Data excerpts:
# # # # #

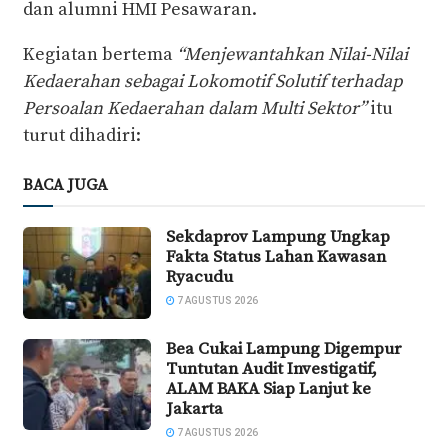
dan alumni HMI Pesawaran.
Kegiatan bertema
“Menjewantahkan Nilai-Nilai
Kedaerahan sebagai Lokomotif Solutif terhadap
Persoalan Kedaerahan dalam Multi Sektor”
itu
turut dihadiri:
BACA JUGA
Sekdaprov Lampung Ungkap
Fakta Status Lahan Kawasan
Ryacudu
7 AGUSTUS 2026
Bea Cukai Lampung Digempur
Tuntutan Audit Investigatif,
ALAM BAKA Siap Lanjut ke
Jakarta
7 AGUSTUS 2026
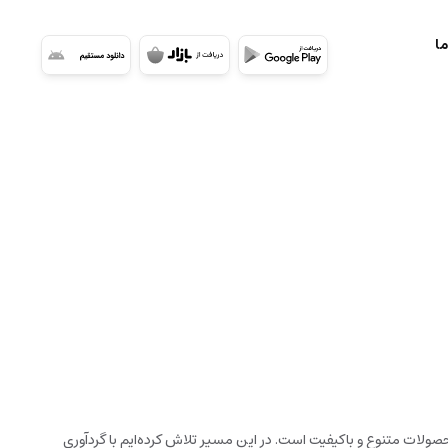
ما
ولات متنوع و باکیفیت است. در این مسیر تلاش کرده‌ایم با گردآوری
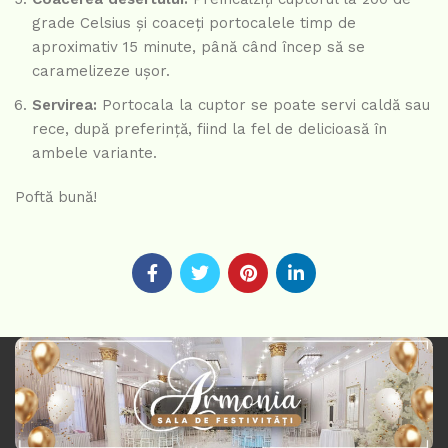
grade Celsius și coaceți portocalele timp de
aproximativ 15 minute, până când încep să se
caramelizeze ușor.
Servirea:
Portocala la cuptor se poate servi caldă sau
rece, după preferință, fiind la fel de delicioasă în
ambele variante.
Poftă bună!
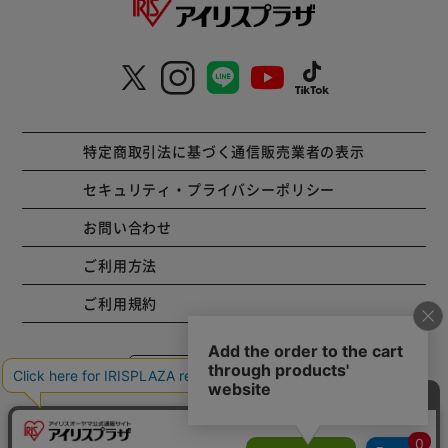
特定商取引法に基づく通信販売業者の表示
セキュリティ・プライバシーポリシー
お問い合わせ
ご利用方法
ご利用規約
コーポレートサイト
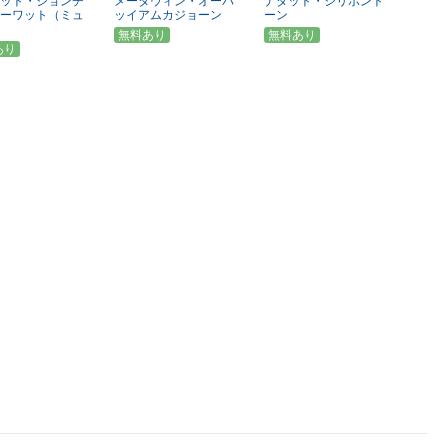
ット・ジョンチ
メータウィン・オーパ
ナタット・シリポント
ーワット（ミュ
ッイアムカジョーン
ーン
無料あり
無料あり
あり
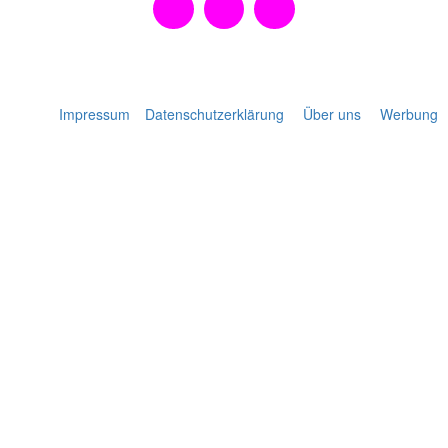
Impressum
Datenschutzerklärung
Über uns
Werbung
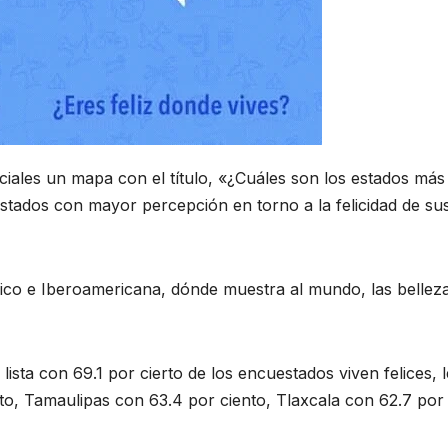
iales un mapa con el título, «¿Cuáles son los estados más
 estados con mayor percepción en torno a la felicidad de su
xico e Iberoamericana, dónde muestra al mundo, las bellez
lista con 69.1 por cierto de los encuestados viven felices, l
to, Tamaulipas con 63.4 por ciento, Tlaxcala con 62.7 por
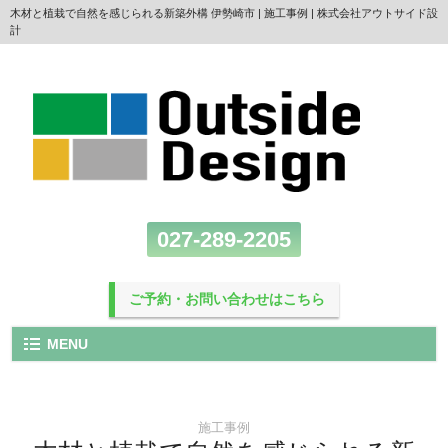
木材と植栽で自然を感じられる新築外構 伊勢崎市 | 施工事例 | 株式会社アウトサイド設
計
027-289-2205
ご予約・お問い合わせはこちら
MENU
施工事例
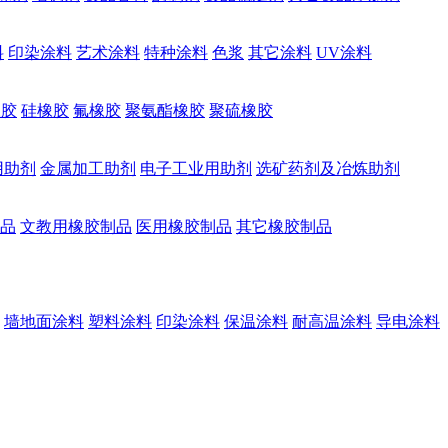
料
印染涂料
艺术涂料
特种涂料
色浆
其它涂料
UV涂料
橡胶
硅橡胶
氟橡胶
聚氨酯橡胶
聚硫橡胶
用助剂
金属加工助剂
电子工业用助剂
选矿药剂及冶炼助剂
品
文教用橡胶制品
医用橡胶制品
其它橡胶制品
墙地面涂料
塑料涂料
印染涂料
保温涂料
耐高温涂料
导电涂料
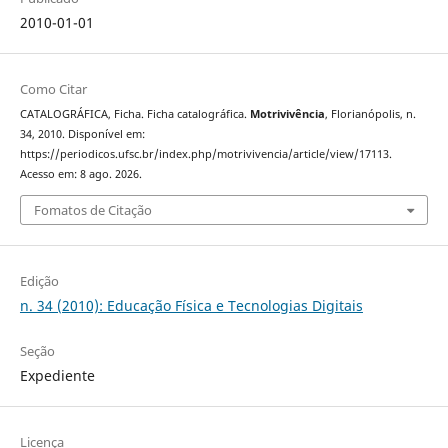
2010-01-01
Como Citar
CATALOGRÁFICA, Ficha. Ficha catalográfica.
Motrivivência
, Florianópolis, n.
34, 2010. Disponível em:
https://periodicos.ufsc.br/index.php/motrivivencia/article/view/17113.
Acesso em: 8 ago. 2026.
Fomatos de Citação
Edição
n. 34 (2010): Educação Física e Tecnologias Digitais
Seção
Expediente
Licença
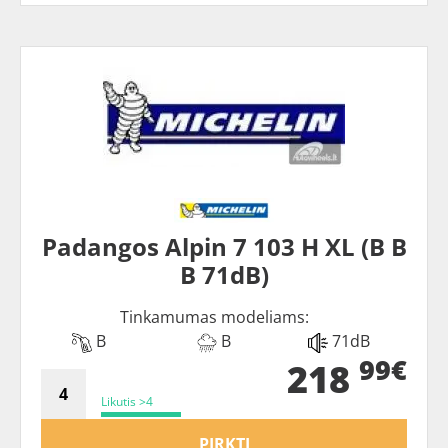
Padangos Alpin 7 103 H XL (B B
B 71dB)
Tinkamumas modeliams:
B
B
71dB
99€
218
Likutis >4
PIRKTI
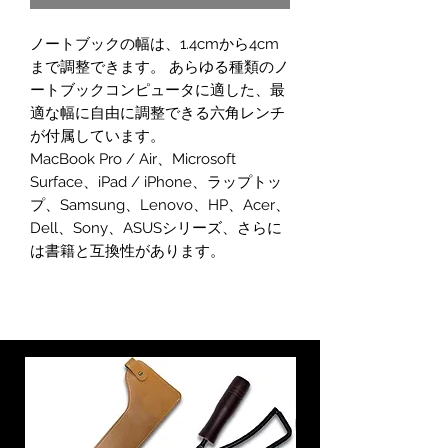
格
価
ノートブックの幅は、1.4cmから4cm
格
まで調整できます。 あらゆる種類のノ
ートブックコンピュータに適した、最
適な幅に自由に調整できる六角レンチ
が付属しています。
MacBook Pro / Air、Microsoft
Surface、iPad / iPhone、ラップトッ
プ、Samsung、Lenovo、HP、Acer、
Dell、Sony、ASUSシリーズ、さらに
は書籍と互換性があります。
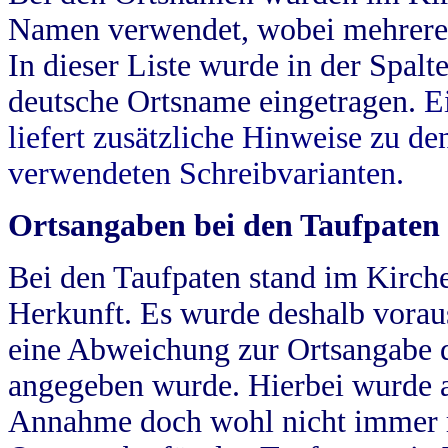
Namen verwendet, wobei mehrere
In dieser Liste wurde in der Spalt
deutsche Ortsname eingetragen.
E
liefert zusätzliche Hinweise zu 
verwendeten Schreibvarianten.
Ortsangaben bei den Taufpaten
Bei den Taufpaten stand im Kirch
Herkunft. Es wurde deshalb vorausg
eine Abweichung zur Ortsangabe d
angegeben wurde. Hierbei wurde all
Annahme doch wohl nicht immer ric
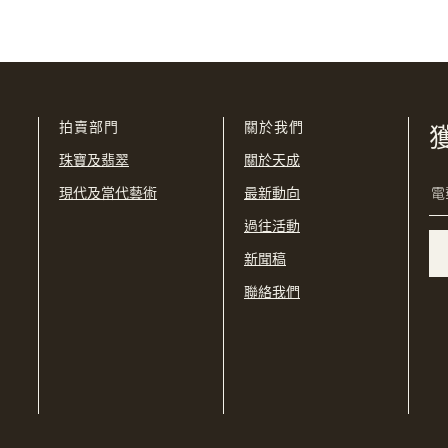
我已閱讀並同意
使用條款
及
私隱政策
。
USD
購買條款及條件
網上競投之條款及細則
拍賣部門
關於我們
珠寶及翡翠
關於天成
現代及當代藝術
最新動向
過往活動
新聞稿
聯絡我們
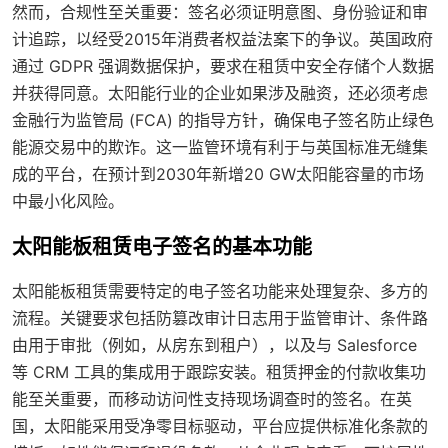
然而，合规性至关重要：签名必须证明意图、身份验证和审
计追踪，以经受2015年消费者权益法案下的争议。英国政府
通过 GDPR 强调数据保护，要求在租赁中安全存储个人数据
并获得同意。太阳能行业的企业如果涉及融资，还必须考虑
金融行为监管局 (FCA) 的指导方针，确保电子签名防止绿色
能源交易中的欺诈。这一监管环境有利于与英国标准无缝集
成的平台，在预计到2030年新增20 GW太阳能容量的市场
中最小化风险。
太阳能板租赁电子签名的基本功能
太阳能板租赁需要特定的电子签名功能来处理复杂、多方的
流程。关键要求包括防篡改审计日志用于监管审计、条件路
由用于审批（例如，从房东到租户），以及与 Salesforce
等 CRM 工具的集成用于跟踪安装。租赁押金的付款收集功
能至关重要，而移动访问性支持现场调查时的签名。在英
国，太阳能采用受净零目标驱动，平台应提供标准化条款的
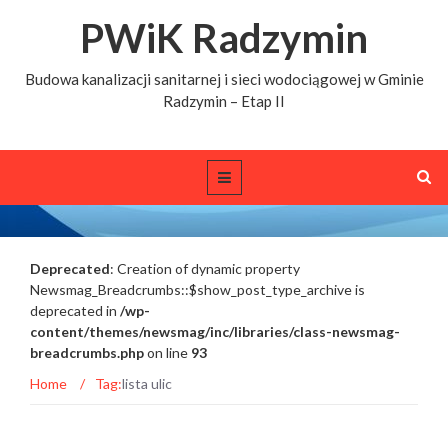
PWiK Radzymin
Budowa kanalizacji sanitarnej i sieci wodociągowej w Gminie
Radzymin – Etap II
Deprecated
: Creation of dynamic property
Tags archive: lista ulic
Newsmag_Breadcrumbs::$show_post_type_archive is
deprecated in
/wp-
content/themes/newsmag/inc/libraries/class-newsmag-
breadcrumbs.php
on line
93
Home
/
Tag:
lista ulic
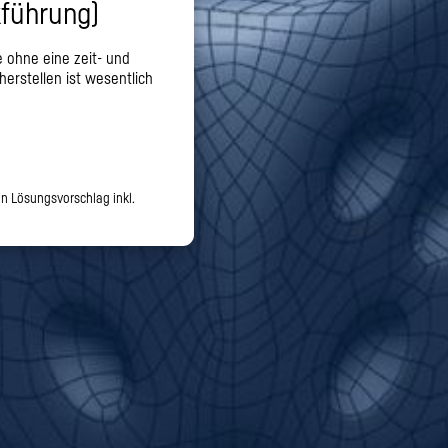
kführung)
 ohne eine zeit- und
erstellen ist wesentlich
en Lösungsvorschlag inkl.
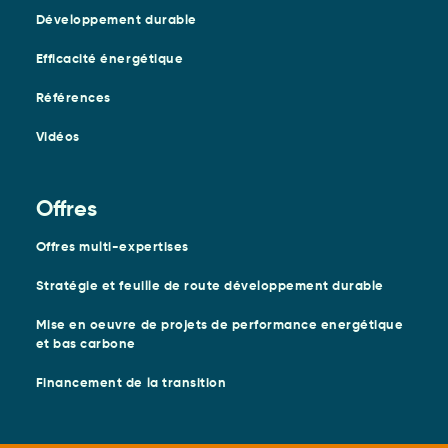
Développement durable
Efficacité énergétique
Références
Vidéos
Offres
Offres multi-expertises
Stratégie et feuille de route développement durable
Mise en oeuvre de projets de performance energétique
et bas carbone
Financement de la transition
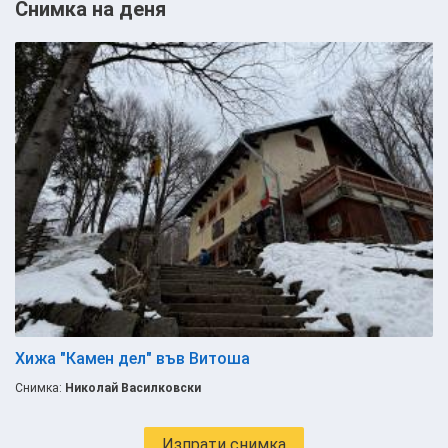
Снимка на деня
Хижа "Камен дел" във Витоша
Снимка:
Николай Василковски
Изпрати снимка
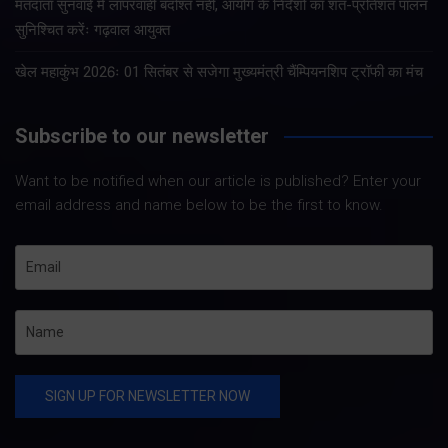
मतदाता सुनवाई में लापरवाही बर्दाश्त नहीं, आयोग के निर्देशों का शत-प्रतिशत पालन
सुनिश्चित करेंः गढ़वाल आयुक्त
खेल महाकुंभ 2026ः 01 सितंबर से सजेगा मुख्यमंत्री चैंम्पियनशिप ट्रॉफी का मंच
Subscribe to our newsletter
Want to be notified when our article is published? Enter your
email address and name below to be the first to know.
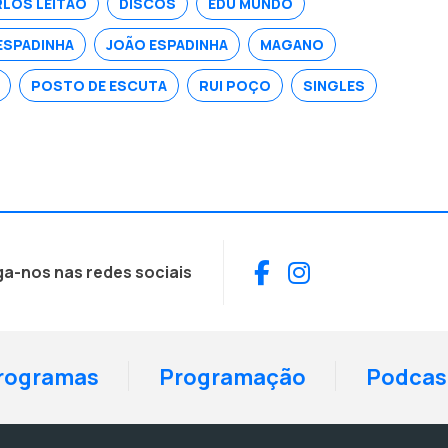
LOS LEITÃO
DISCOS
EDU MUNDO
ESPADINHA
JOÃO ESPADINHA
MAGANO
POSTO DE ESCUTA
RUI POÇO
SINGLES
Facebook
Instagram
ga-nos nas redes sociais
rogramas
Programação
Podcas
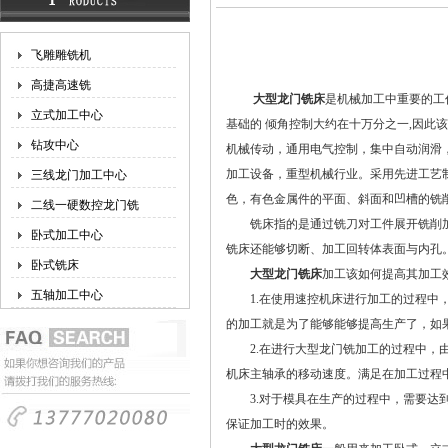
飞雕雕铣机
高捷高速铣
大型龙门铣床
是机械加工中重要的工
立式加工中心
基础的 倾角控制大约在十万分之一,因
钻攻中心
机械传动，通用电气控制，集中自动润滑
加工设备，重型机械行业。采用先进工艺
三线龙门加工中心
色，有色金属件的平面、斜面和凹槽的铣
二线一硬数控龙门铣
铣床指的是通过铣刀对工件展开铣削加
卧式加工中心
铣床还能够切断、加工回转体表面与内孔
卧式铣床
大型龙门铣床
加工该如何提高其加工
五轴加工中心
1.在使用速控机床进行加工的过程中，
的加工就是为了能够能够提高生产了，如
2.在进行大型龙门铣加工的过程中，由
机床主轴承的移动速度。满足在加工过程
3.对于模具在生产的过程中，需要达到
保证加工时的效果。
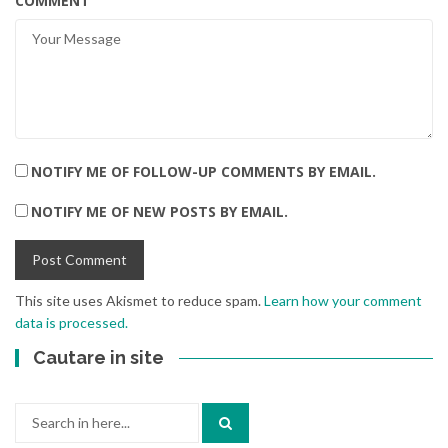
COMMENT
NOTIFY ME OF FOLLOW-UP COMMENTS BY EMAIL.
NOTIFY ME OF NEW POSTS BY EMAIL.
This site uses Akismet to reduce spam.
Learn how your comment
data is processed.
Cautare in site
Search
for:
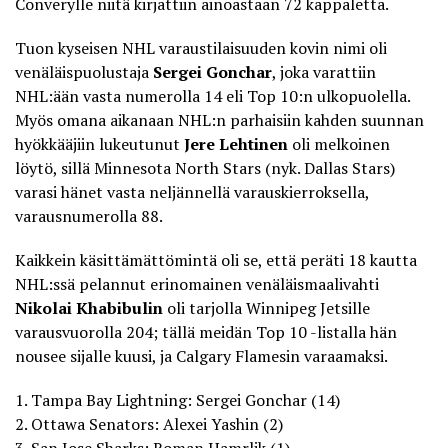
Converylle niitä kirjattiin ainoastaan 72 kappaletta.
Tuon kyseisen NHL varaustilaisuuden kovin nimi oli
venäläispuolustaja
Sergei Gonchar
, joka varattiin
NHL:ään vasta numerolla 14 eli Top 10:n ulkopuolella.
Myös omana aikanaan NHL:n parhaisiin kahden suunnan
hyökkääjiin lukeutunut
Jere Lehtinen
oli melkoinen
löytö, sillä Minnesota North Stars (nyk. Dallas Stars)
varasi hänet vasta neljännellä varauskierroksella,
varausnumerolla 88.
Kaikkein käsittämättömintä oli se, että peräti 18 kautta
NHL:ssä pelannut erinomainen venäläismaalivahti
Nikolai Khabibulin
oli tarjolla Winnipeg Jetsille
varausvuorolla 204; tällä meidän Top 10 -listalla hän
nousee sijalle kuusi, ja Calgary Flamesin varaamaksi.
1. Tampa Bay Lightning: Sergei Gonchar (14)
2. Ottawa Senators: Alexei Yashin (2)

# # # # #

The task:
Write out exactly and only the lines that run from the start of the data above through the line containing "Portocala la cuptor se poate servi caldă sau", leaving the pictures out.

Task result:
dan alumni HMI Pesawaran.
Kegiatan bertema
“Menjewantahkan Nilai-Nilai
Kedaerahan sebagai Lokomotif Solutif terhadap
Persoalan Kedaerahan dalam Multi Sektor”
itu
turut dihadiri:
BACA JUGA
Sekdaprov Lampung Ungkap
Fakta Status Lahan Kawasan
Ryacudu
7 AGUSTUS 2026
Bea Cukai Lampung Digempur
Tuntutan Audit Investigatif,
ALAM BAKA Siap Lanjut ke
Jakarta
7 AGUSTUS 2026
ما
ولات متنوع و باکیفیت است. در این مسیر تلاش کرده‌ایم با گردآوری
grade Celsius și coaceți portocalele timp de
aproximativ 15 minute, până când încep să se
caramelizeze ușor.
Servirea:
Portocala la cuptor se poate servi caldă sau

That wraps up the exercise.